PCB中毒とは
PCBは、正式名称をポリ塩化ビニフェルという多くの異性体をもつ物質の総称です。かつては、熱媒体やトランスの絶縁体、複写紙などに用いられていましたが、現在では、原則使用禁止となっています。この物質によって引き起こされる中毒がPCB中毒です。1968年にカネミ倉庫製造の米ぬか油中に混入しており、大規模な中毒事件が発生したことでも有名です。
PCB中毒の症状
PCB(ポリ塩化ビニル)中毒の症状は、顔面や臀部などに皮疹が現れ、顔面や口腔内、爪などに色素沈着や眼脂などが特徴的な症状です。

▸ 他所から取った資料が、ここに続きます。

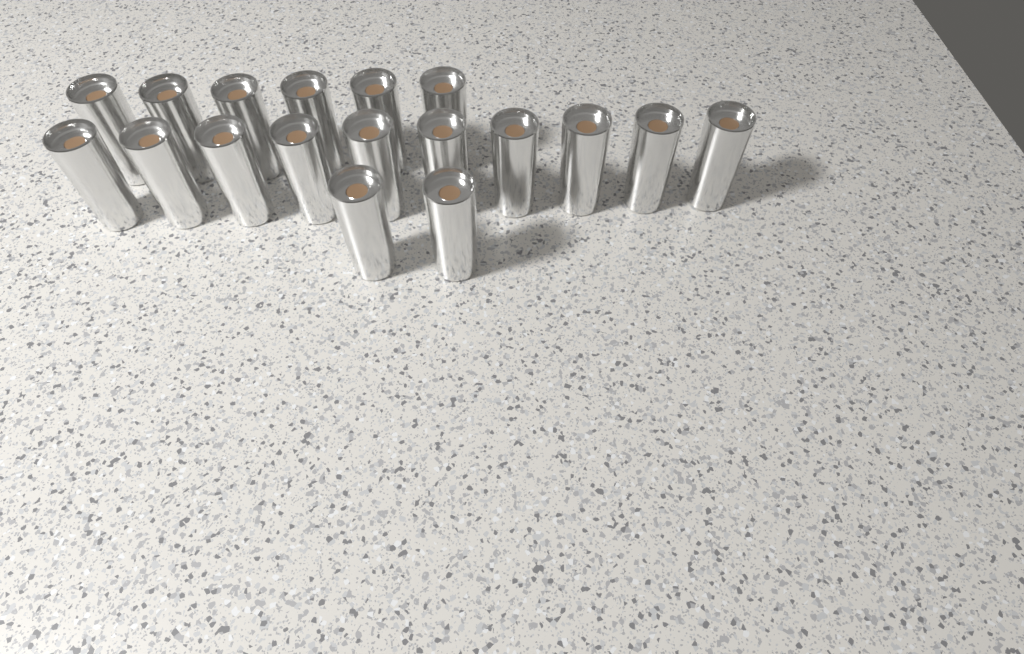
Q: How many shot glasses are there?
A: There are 18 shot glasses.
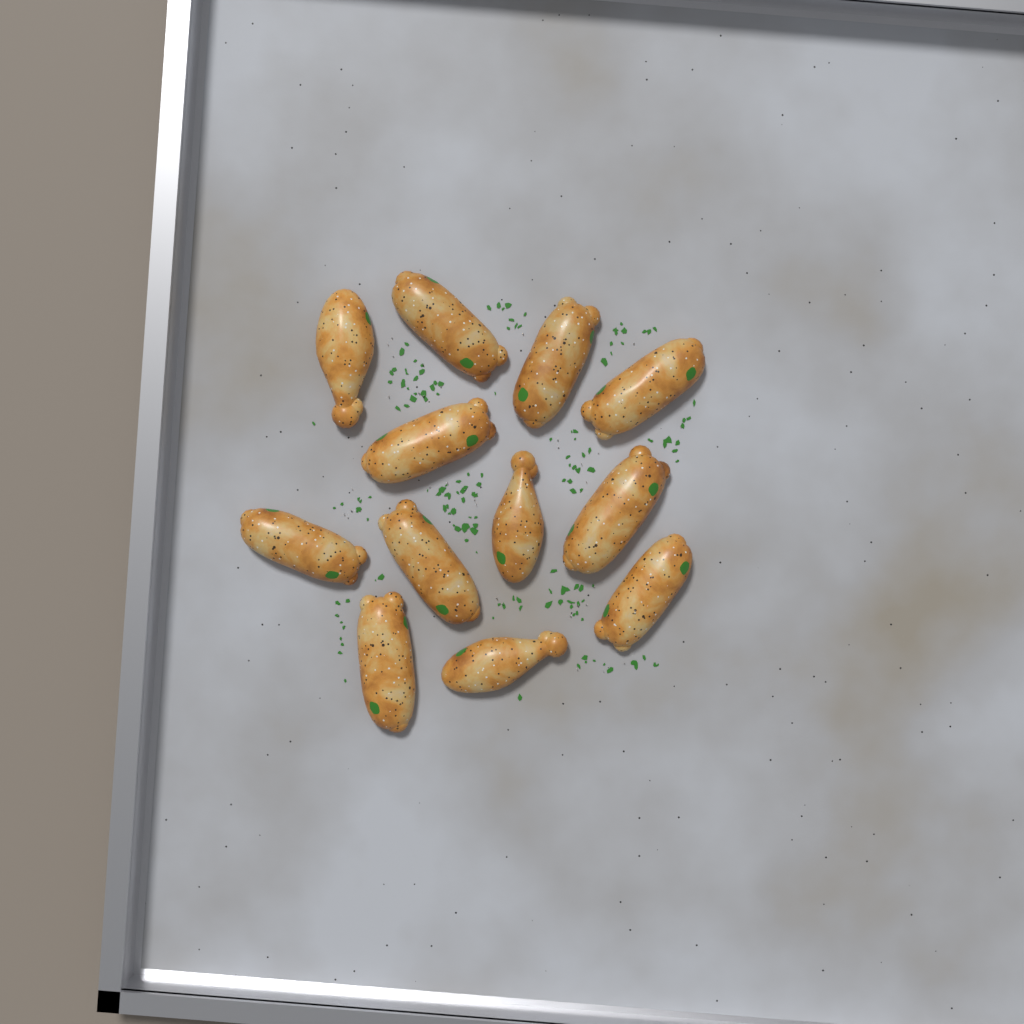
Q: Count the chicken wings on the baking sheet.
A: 12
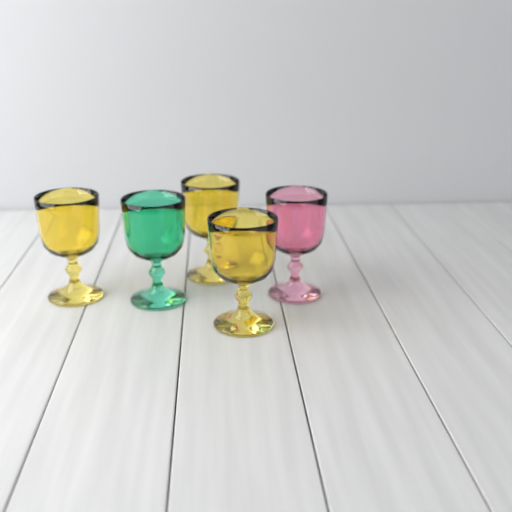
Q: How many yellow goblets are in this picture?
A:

この中毒症状のある患者が妊娠および出産した場合、新生児は、メラニン色素が強度に沈着し、黒い赤ちゃんが生まれてくることがあります。PCB中毒による母体から胎児への影響も認められています。若年の女性患者の場合、子宮内膜症などの生殖障害が発症するとの報告があり、きわめて注意が必要です。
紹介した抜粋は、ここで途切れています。